You seem to think the problem is unlimited support.  It's not.  The
problem is the instant *any* support is offered it's a minimum $100
charge (under the model I presented above, where each call has a 1%
chance of terminating a business relationship that would've been worth
$10,000 over its lifetime).

You can reduce the price of offering technical support or reduce the
rate at which technical support is needed.  Capping support will do
nothing to mitigate the problem, because labor costs -- the thing you're
proposing to cap -- are not the problem.

> The demand need not be "explosive" if you're the only one (or one of
> very few) supplying the demand.

Nobody ever made a fortune by catering to a small and stagnant market.
OpenPGP adoption has, on the whole, badly stagnated.  (Email itself is
also stagnating, which is far worse.)

In the quite-excellent film _Other People's Money_, an entrepreneur has
this to say on the subject:

        "You know the surest way to go broke?  Keep getting an
         increasing share of a shrinking market.  Down the tubes.
         Slow but sure.  You know, at one time there must've been
         dozens of companies making buggy whips.  I'll bet the
         last company around was the one that made the best
         Goddamned buggy whip you ever saw.  Now, how would you
         have liked to have been a stockholder in that company?"

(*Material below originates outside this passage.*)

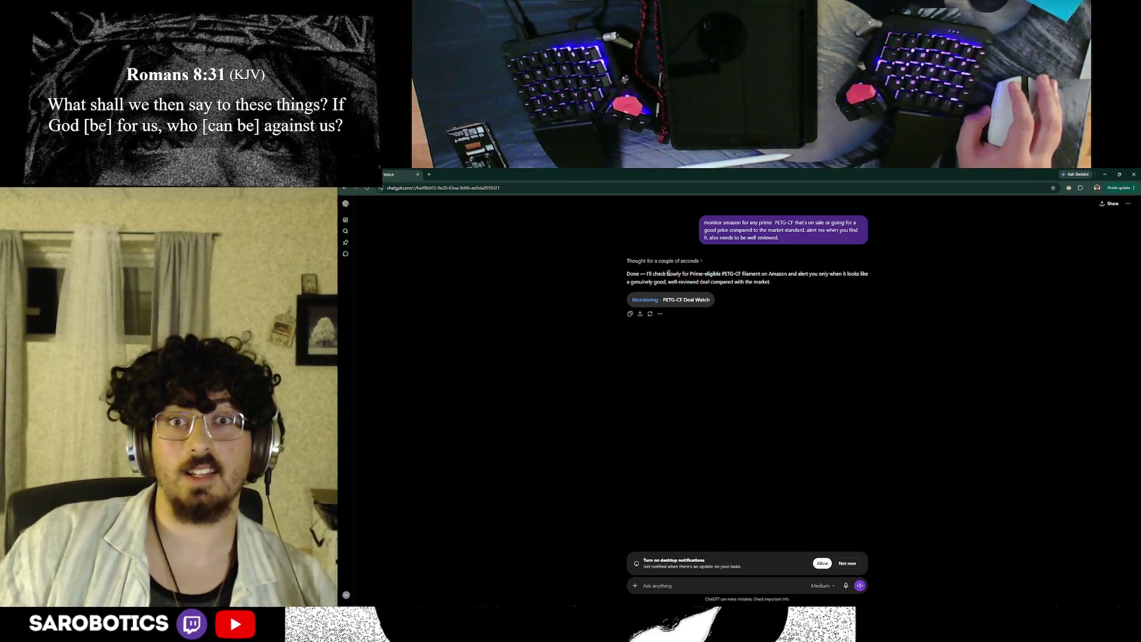
Step: Allow desktop notifications for the PETG-CF Deal Watch task, then close the ChatGPT window
drag(743, 274, 754, 283)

Email is already stagnating -- the next generation of customers
(teenagers and college students) associate email as a decrepit
technology that was cool back in their parents' day.  The next
generation of customers wants HTML5 and smartphone apps.

The number of people who want balances emailed to them is not growing,
it's *shrinking*.  The number of people who want those statements
encrypted with OpenPGP is, at best, stagnating.

If you like, I encourage you to supply that demand.  I think you'll
quickly discover you're the buggy whip manufacturer in the
entrepreneur's story.

> You've failed to make a convincing case for why a business case
> already proven to work in Germany would fail in the US.

A business case which has already shown itself to work *for one bank*.
Without knowing details of this bank's economic niche, its customer
demographics, its technological infrastructure, the choices it made
which led it to its current point, it is impossible to make any kind of
pronouncements about whether that same plan would work in the United
States.  You can't say it would.  You can't say it wouldn't.  You simply
don't have the data to make any argument one way or another.